▶ **DATASET ROWS**
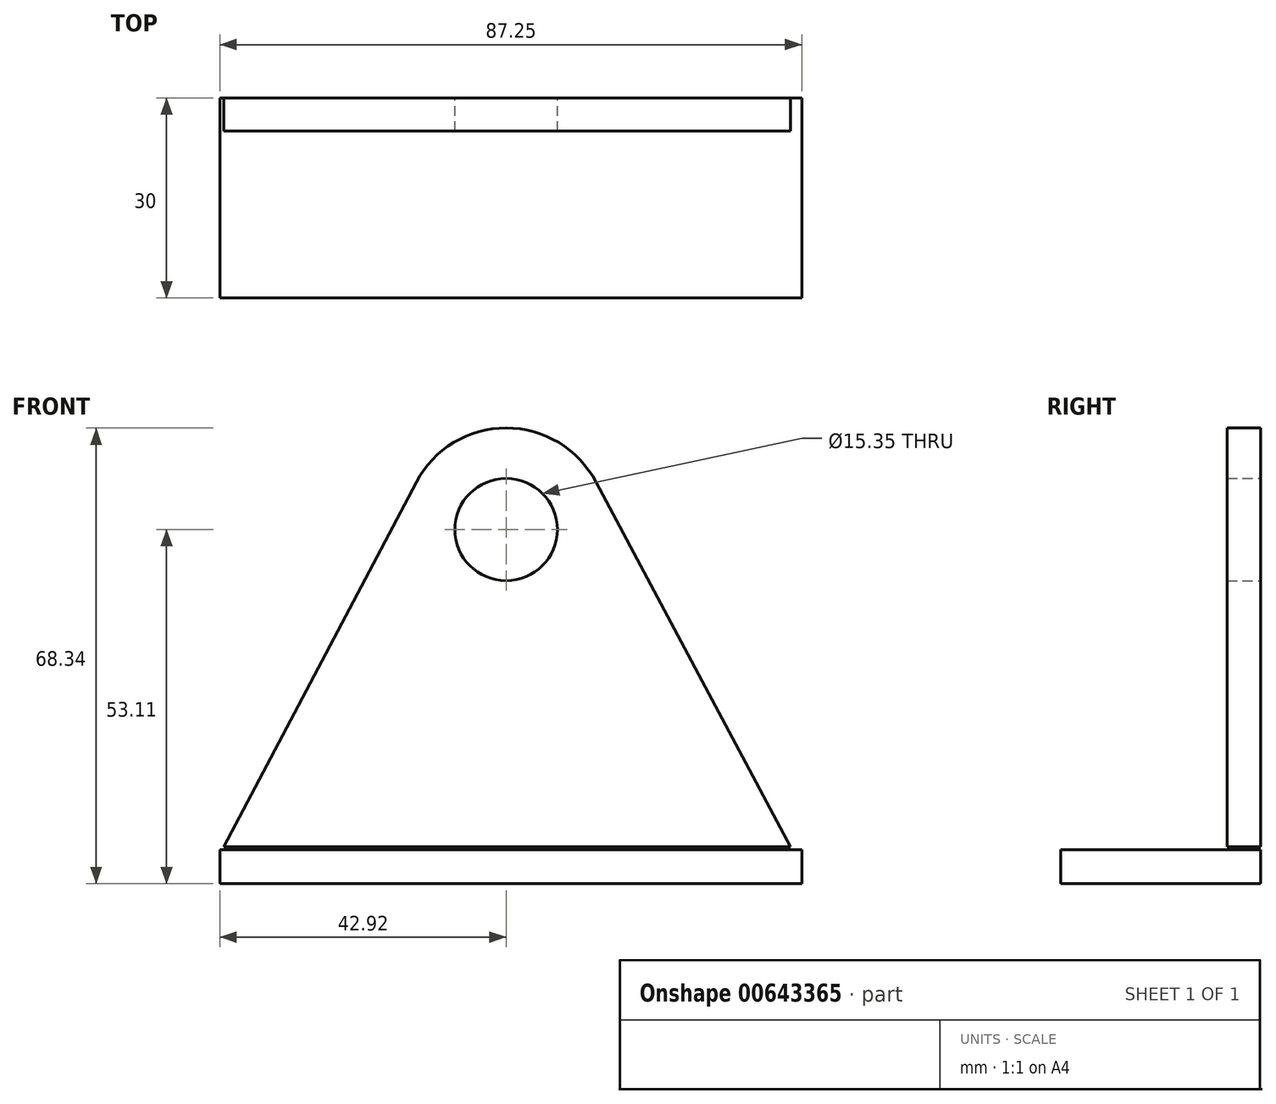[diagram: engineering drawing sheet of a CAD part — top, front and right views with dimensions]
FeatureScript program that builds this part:
annotation { "Feature Type Name" : "Feature", "Feature Type Description" : "" }
export const myFeature = defineFeature(function(context is Context, id is Id, definition is map)
    precondition{}
    {
        {
            var Q0;
            Q0=qCreatedBy(makeId("Front.planeOp"),FACE);
            var sketch = newSketch(context, id + "F0", { "sketchPlane" : qUnion([Q0])});
            skCircle(sketch, "E0", {"center": v(0, 0) * mm, "radius": 7.67 * mm});
            skArc(sketch, "E1", {"start": v(13.47, 7.12) * mm, "mid": v(0, 15.23) * mm, "end": v(-13.47, 7.12) * mm});
            skLineSegment(sketch, "E2", {"start": v(-42.36, -47.56) * mm, "end": v(42.64, -47.56) * mm});
            skPoint(sketch, "E3.end.orphan", {"position": v(42.64, -51.03) * mm});
            skPoint(sketch, "E4.end.orphan", {"position": v(0, -51.03) * mm});
            skPoint(sketch, "E4.start.orphan", {"position": v(-42.36, -51.03) * mm});
            skLineSegment(sketch, "E5", {"start": v(-42.36, -47.56) * mm, "end": v(-13.47, 7.12) * mm});
            skLineSegment(sketch, "E6", {"start": v(42.64, -47.56) * mm, "end": v(13.47, 7.12) * mm});
            skSolve(sketch);
        }
        {
            var Q0;
            Q0=makeQuery(id+"F0.imprint","IMPRINT",FACE,{"disambiguationData":[TD([[makeQuery(id+"F0.imprint","IMPRINT",EDGE,{"derivedFrom":sQuery(id+"F0.wireOp",EDGE,"E0")}),-1.0]])]});
            extrude(context, id + "F1", {"entities" : qUnion([Q0]), "depth" : 5 * mm, "offsetDistance" : 25 * mm});
        }
        {
            var Q0;
            Q0=qCreatedBy(makeId("Front.planeOp"),FACE);
            var sketch = newSketch(context, id + "F2", { "sketchPlane" : qUnion([Q0])});
            skLineSegment(sketch, "E7.bottom", {"start": v(-42.92, -48.01) * mm, "end": v(44.33, -48.01) * mm});
            skLineSegment(sketch, "E7.top", {"start": v(-42.92, -53.11) * mm, "end": v(44.33, -53.11) * mm});
            skLineSegment(sketch, "E7.left", {"start": v(-42.92, -48.01) * mm, "end": v(-42.92, -53.11) * mm});
            skLineSegment(sketch, "E7.right", {"start": v(44.33, -48.01) * mm, "end": v(44.33, -53.11) * mm});
            skSolve(sketch);
        }
        {
            var Q0;
            Q0=makeQuery(id+"F2.imprint","IMPRINT",FACE,{"disambiguationData":[TD([[makeQuery(id+"F2.imprint","IMPRINT",EDGE,{"derivedFrom":sQuery(id+"F2.wireOp",EDGE,"E7.bottom")}),-1.0]])]});
            extrude(context, id + "F3", {"entities" : qUnion([Q0]), "depth" : 30 * mm, "offsetDistance" : 25 * mm});
        }
    });
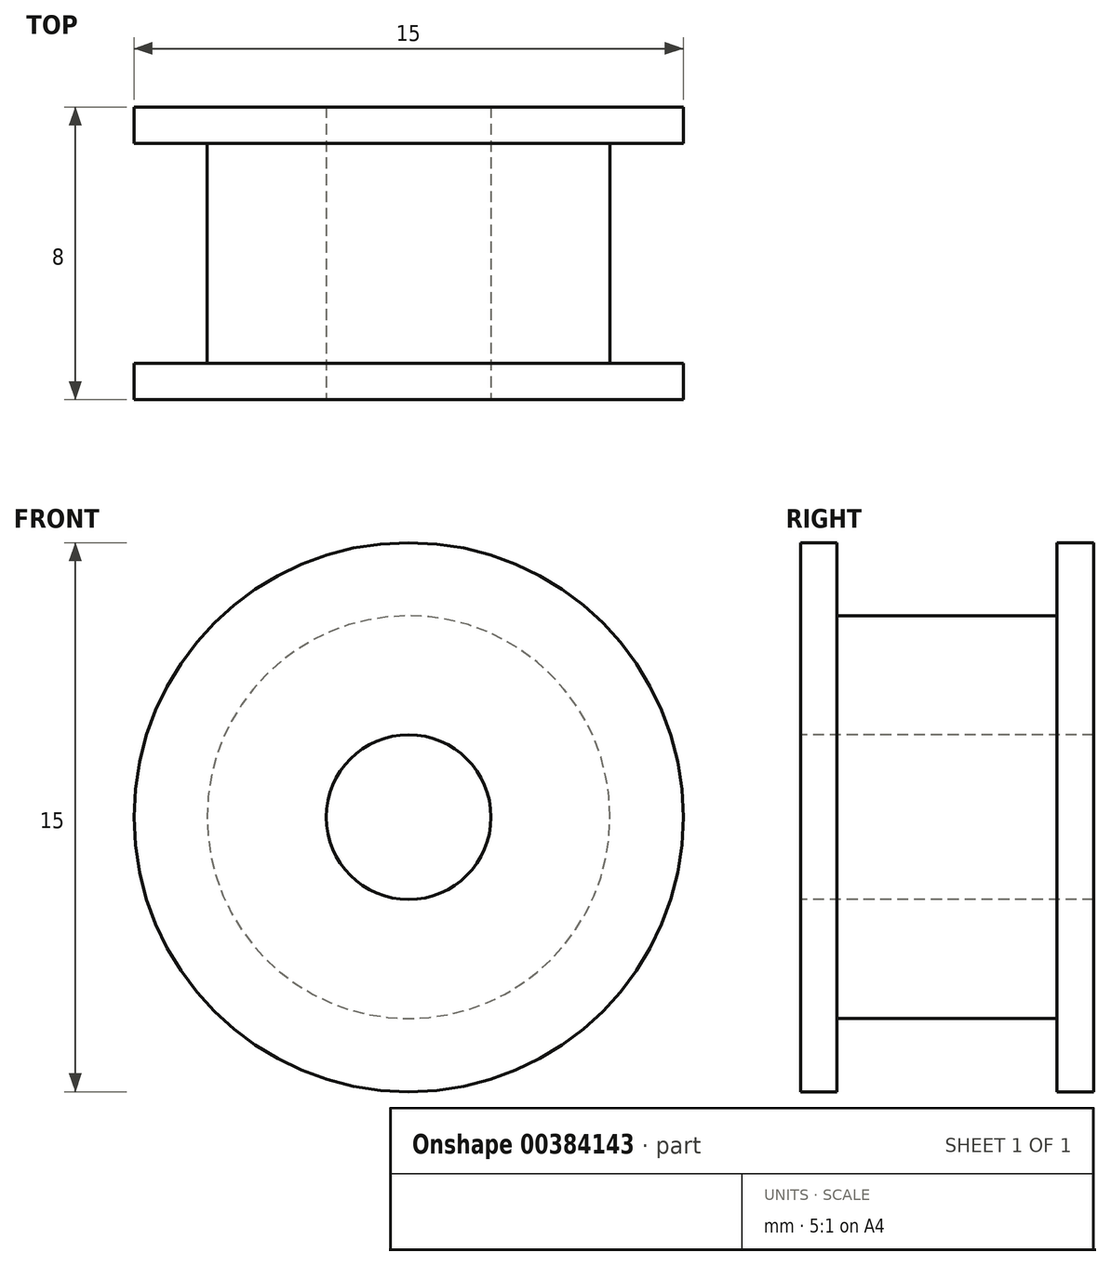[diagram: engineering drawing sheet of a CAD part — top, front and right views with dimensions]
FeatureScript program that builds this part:
annotation { "Feature Type Name" : "Feature", "Feature Type Description" : "" }
export const myFeature = defineFeature(function(context is Context, id is Id, definition is map)
    precondition{}
    {
        {
            var Q0;
            Q0=qCreatedBy(makeId("Front.planeOp"),FACE);
            var sketch = newSketch(context, id + "F0", { "sketchPlane" : qUnion([Q0])});
            skCircle(sketch, "E0", {"center": v(0, 0) * mm, "radius": 7.5 * mm});
            skCircle(sketch, "E1", {"center": v(0, 0) * mm, "radius": 2.25 * mm});
            skSolve(sketch);
        }
        {
            var Q0;
            Q0=makeQuery(id+"F0.imprint","IMPRINT",FACE,{"disambiguationData":[TD([[makeQuery(id+"F0.imprint","IMPRINT",EDGE,{"derivedFrom":sQuery(id+"F0.wireOp",EDGE,"E0")}),1.0]])]});
            extrude(context, id + "F1", {"entities" : qUnion([Q0]), "oppositeDirection" : true, "depth" : 1 * mm});
        }
        {
            var Q0;
            Q0=makeQuery(id+"F1.opExtrude","CAP_FACE",FACE,{"disambiguationData":[OSD([sQuery(id+"F0.wireOp",EDGE,"E0"),sQuery(id+"F0.wireOp",EDGE,"E1")])],"isStart":true});
            var sketch = newSketch(context, id + "F2", { "sketchPlane" : qUnion([Q0])});
            skCircle(sketch, "E2", {"center": v(0, 0) * mm, "radius": 5.5 * mm});
            skSolve(sketch);
        }
        {
            var Q0;
            Q0=makeQuery(id+"F2.imprint","IMPRINT",FACE,{"disambiguationData":[TD([[makeQuery(id+"F2.imprint","IMPRINT",EDGE,{"derivedFrom":sQuery(id+"F2.wireOp",EDGE,"E2")}),1.0]])]});
            extrude(context, id + "F3", {"entities" : qUnion([Q0]), "operationType" : NewBodyOperationType.ADD, "depth" : 6 * mm});
        }
        {
            var Q0;
            Q0=makeQuery(id+"F3.opExtrude","CAP_FACE",FACE,{"disambiguationData":[OSD([sQuery(id+"F0.wireOp",EDGE,"E1"),sQuery(id+"F2.wireOp",EDGE,"E2")])],"isStart":false});
            var sketch = newSketch(context, id + "F4", { "sketchPlane" : qUnion([Q0])});
            skCircle(sketch, "E3", {"center": v(0, 0) * mm, "radius": 7.5 * mm});
            skCircle(sketch, "E4", {"center": v(0, 0) * mm, "radius": 2.25 * mm});
            skSolve(sketch);
        }
        {
            var Q0;
            Q0 = qSketchRegion(id + "F4", true);
            extrude(context, id + "F5", {"entities" : qUnion([Q0]), "operationType" : NewBodyOperationType.ADD, "depth" : 1 * mm});
        }
    });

▶ **PROBLEM REQUIREMENTS**
Could you give the lines again from the first one through the line containing "v(-42.36, -51.03) *", renaming "skPoint" to "skMarker" and leaving everything else unchanged? Leave the pictures out.

▶ **EXERCISE RESULT**
[diagram: engineering drawing sheet of a CAD part — top, front and right views with dimensions]
FeatureScript program that builds this part:
annotation { "Feature Type Name" : "Feature", "Feature Type Description" : "" }
export const myFeature = defineFeature(function(context is Context, id is Id, definition is map)
    precondition{}
    {
        {
            var Q0;
            Q0=qCreatedBy(makeId("Front.planeOp"),FACE);
            var sketch = newSketch(context, id + "F0", { "sketchPlane" : qUnion([Q0])});
            skCircle(sketch, "E0", {"center": v(0, 0) * mm, "radius": 7.67 * mm});
            skArc(sketch, "E1", {"start": v(13.47, 7.12) * mm, "mid": v(0, 15.23) * mm, "end": v(-13.47, 7.12) * mm});
            skLineSegment(sketch, "E2", {"start": v(-42.36, -47.56) * mm, "end": v(42.64, -47.56) * mm});
            skMarker(sketch, "E3.end.orphan", {"position": v(42.64, -51.03) * mm});
            skMarker(sketch, "E4.end.orphan", {"position": v(0, -51.03) * mm});
            skMarker(sketch, "E4.start.orphan", {"position": v(-42.36, -51.03) * mm});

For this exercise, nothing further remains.